Over the years, the vast majority of Ohio State students have not found the Greek-letter organizations "gratifying to join."  At one point the Columbus campus had the lowest percentage of Greek students of any major, non-commuter school in the country.  When I was at Ohio State fraternities and sororities were viewed with contempt.  Whatever floats your boat, I always say, but at least once a week we would read a story in The Lantern about some fraternity guy doing something incredibly stupid or some fraternity party that involved arrests and property damage.  At one point the basketball championship banners were stolen out of St. John Arena as part of a fraternity prank; most of us longtime Buckeye fans found that particular incident extremely offensive and testimony to the "value" of Greek organizations.  The Greek members looked down on us "GDI's," as they tend to do, but to us the fraternities and sororities were a running joke.

Usually hazing incidents on college campuses involve fraternities.  Sometimes sororities, but usually fraternities.  The resistance of Ohio State to the Greek system may have helped prevent serious hazing from creeping into the band.
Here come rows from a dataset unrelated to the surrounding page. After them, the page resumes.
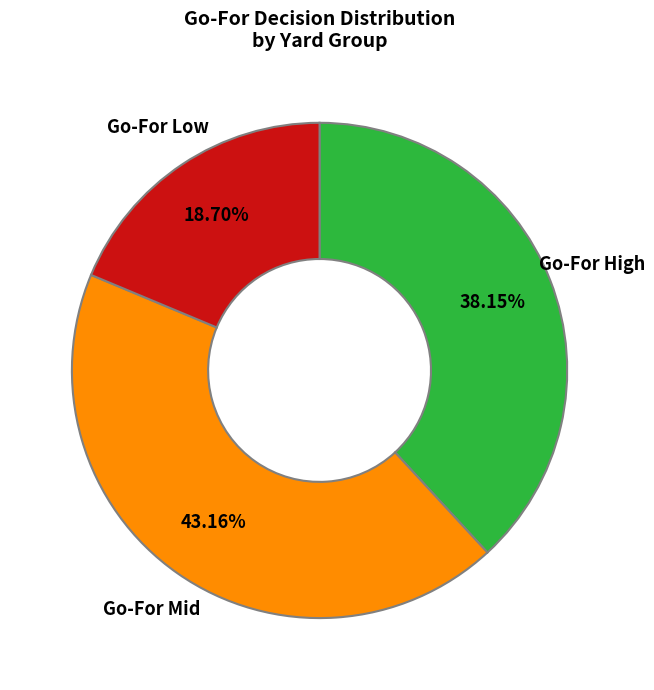

Is there any slice that represents more than half of the pie?

No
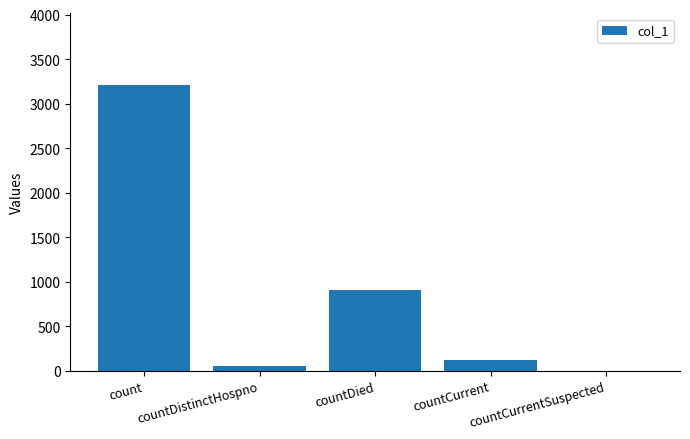

Is it true that the value at count is 3211?

True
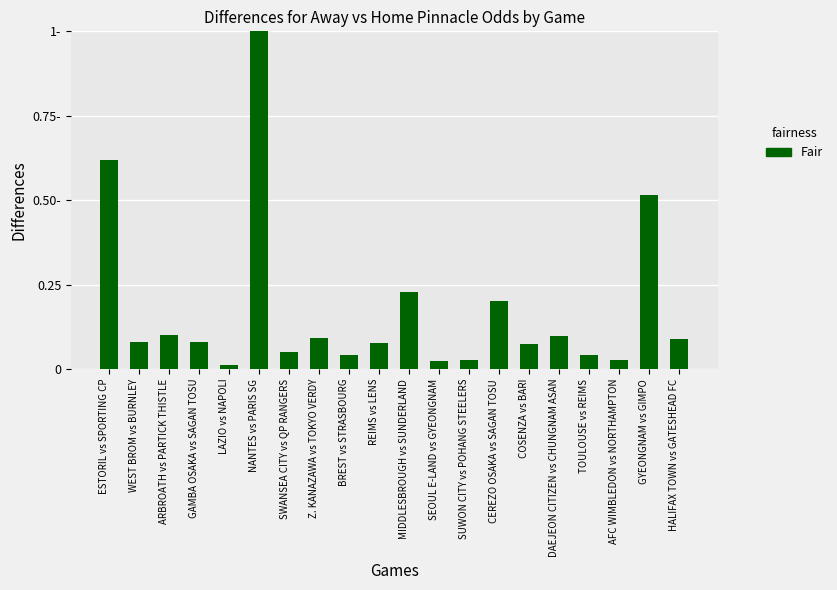

What is the change in value from NANTES vs PARIS SG to BREST vs STRASBOURG?

-1.0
To what extent Ohio State's low percentage of Greek members is an anomaly I cannot say with any certainty.  Generally, smaller schools and private schools tend to have a much larger percentage of Greek students than larger schools and state schools.  (Since I know some of those Greeks I would have to assume that the Greeks on smaller campuses tend to be better behaved than they are at Ohio State.)  At some of those private schools, the Greek system basically defines social life on and off campus.

And so a proportionally larger part of the culture of the Greek system, including hazing, could spread into other parts of the school. 

Just some things to think about, as we look for justice for Robert Champion and his family, and as we look to prevent such tragedies in the future.

1 comment:

  1. He was 26 and died of hazing? Isn't that a little old to be listening to normal college-aged students?!